**About this task**
Set down the data below in full, exactly as it reads, but without the pictures.

******************************

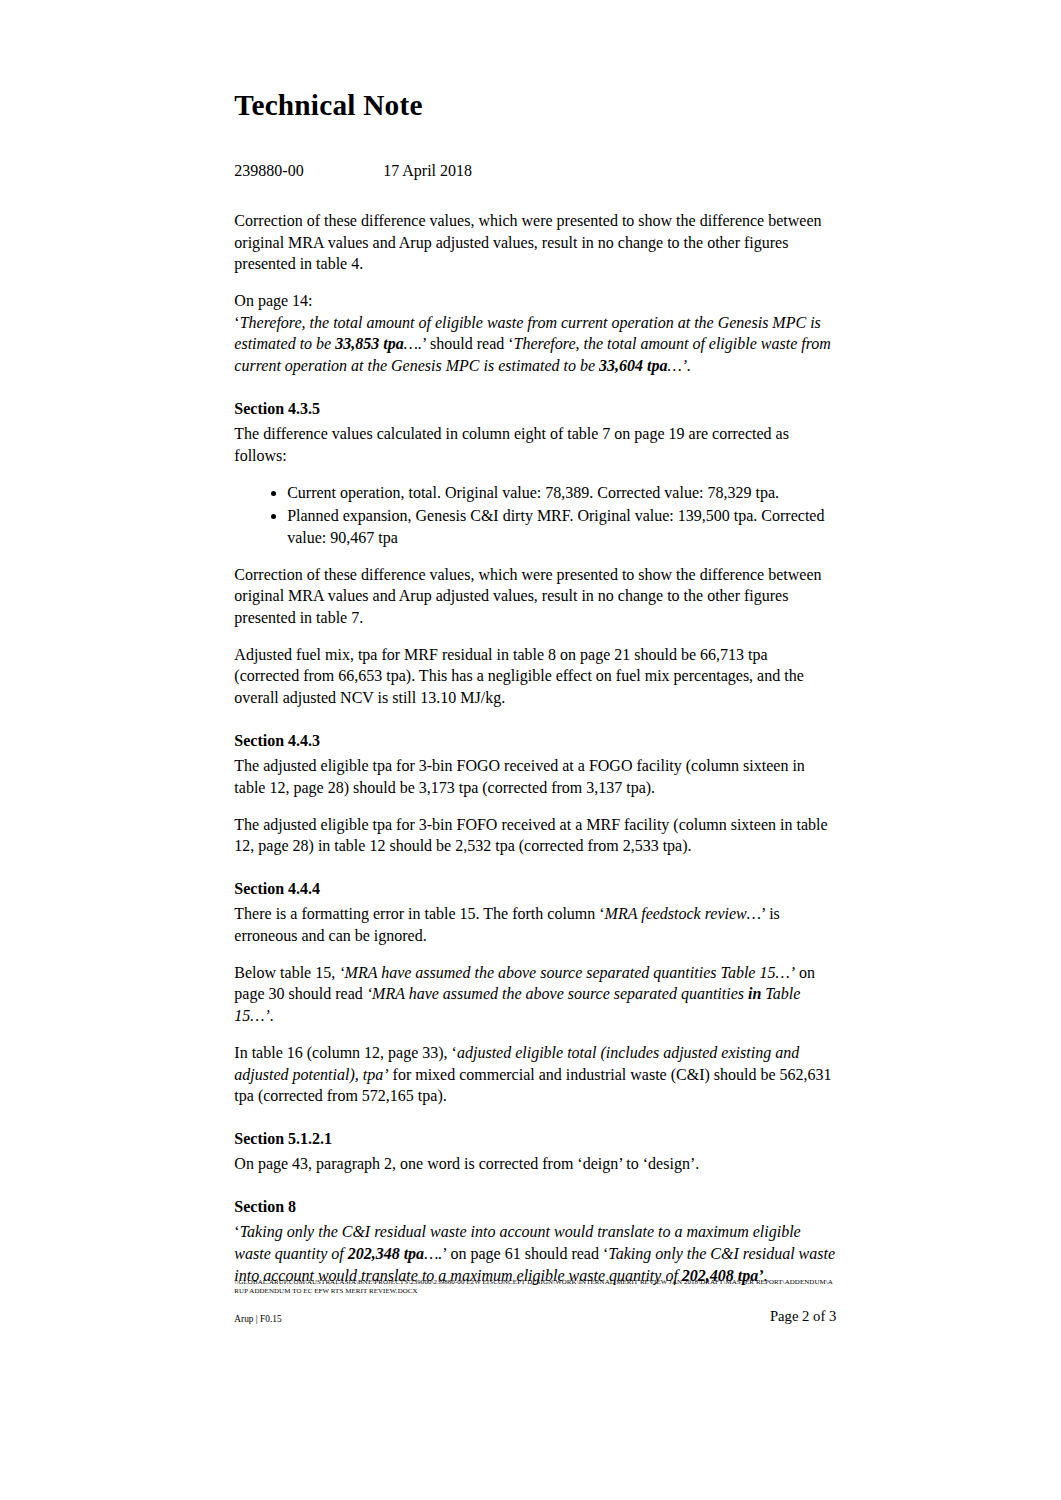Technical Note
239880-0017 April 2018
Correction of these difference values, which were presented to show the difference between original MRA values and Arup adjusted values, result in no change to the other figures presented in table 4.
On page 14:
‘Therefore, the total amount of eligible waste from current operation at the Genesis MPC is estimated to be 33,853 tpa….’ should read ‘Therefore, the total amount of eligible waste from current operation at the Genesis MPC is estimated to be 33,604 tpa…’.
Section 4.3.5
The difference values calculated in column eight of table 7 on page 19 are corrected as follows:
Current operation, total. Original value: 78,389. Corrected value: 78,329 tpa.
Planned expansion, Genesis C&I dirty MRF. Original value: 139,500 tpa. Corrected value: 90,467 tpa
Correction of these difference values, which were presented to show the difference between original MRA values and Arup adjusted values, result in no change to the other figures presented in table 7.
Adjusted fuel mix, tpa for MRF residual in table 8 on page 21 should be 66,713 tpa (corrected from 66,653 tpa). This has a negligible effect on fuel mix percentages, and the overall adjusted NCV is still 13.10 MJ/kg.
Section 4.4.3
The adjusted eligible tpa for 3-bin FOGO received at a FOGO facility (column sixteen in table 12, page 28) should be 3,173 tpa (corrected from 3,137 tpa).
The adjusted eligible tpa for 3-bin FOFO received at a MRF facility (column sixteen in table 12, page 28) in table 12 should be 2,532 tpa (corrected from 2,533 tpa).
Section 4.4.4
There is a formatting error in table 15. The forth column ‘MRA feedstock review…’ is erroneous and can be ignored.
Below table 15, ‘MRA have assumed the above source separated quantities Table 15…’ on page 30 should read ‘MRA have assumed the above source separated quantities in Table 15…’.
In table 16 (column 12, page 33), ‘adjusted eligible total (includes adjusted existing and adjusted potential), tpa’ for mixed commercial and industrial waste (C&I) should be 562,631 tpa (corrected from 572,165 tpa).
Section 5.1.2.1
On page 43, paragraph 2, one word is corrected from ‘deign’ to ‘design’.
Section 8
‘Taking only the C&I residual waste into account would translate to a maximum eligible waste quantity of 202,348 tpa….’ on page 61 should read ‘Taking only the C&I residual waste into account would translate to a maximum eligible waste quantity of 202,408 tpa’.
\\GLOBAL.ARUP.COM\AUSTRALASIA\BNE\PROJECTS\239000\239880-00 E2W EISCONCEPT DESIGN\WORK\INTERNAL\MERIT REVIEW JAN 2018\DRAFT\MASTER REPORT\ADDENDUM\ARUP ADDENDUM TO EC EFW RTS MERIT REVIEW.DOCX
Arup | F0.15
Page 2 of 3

******************************

**Solved exercise**
Technical Note
239880-0017 April 2018
Correction of these difference values, which were presented to show the difference between original MRA values and Arup adjusted values, result in no change to the other figures presented in table 4.
On page 14:
‘Therefore, the total amount of eligible waste from current operation at the Genesis MPC is estimated to be 33,853 tpa….’ should read ‘Therefore, the total amount of eligible waste from current operation at the Genesis MPC is estimated to be 33,604 tpa…’.
Section 4.3.5
The difference values calculated in column eight of table 7 on page 19 are corrected as follows:
Current operation, total. Original value: 78,389. Corrected value: 78,329 tpa.
Planned expansion, Genesis C&I dirty MRF. Original value: 139,500 tpa. Corrected value: 90,467 tpa
Correction of these difference values, which were presented to show the difference between original MRA values and Arup adjusted values, result in no change to the other figures presented in table 7.
Adjusted fuel mix, tpa for MRF residual in table 8 on page 21 should be 66,713 tpa (corrected from 66,653 tpa). This has a negligible effect on fuel mix percentages, and the overall adjusted NCV is still 13.10 MJ/kg.
Section 4.4.3
The adjusted eligible tpa for 3-bin FOGO received at a FOGO facility (column sixteen in table 12, page 28) should be 3,173 tpa (corrected from 3,137 tpa).
The adjusted eligible tpa for 3-bin FOFO received at a MRF facility (column sixteen in table 12, page 28) in table 12 should be 2,532 tpa (corrected from 2,533 tpa).
Section 4.4.4
There is a formatting error in table 15. The forth column ‘MRA feedstock review…’ is erroneous and can be ignored.
Below table 15, ‘MRA have assumed the above source separated quantities Table 15…’ on page 30 should read ‘MRA have assumed the above source separated quantities in Table 15…’.
In table 16 (column 12, page 33), ‘adjusted eligible total (includes adjusted existing and adjusted potential), tpa’ for mixed commercial and industrial waste (C&I) should be 562,631 tpa (corrected from 572,165 tpa).
Section 5.1.2.1
On page 43, paragraph 2, one word is corrected from ‘deign’ to ‘design’.
Section 8
‘Taking only the C&I residual waste into account would translate to a maximum eligible waste quantity of 202,348 tpa….’ on page 61 should read ‘Taking only the C&I residual waste into account would translate to a maximum eligible waste quantity of 202,408 tpa’.
\\GLOBAL.ARUP.COM\AUSTRALASIA\BNE\PROJECTS\239000\239880-00 E2W EISCONCEPT DESIGN\WORK\INTERNAL\MERIT REVIEW JAN 2018\DRAFT\MASTER REPORT\ADDENDUM\ARUP ADDENDUM TO EC EFW RTS MERIT REVIEW.DOCX
Arup | F0.15
Page 2 of 3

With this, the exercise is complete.